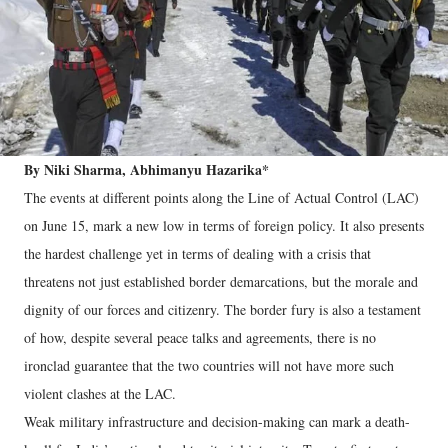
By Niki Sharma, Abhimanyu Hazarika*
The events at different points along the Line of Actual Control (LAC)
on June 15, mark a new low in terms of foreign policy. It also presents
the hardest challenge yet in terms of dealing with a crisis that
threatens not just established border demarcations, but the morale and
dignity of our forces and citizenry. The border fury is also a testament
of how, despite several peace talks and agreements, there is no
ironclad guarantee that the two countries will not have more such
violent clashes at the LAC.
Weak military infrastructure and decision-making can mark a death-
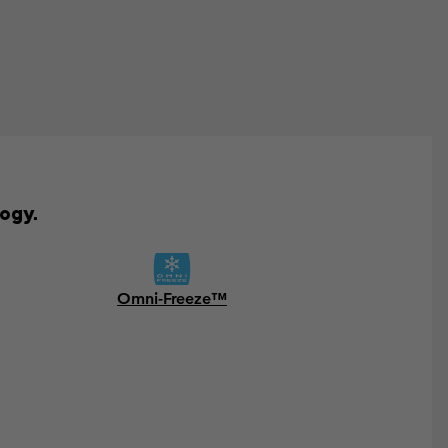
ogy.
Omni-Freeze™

= Task directions =
No pictures belong in the copy. Retype exactly, and only, the lines from the line containing "on June 15, mark" through the last line of the data, both included.

= Solved exercise =
on June 15, mark a new low in terms of foreign policy. It also presents
the hardest challenge yet in terms of dealing with a crisis that
threatens not just established border demarcations, but the morale and
dignity of our forces and citizenry. The border fury is also a testament
of how, despite several peace talks and agreements, there is no
ironclad guarantee that the two countries will not have more such
violent clashes at the LAC.
Weak military infrastructure and decision-making can mark a death-
ogy.
Omni-Freeze™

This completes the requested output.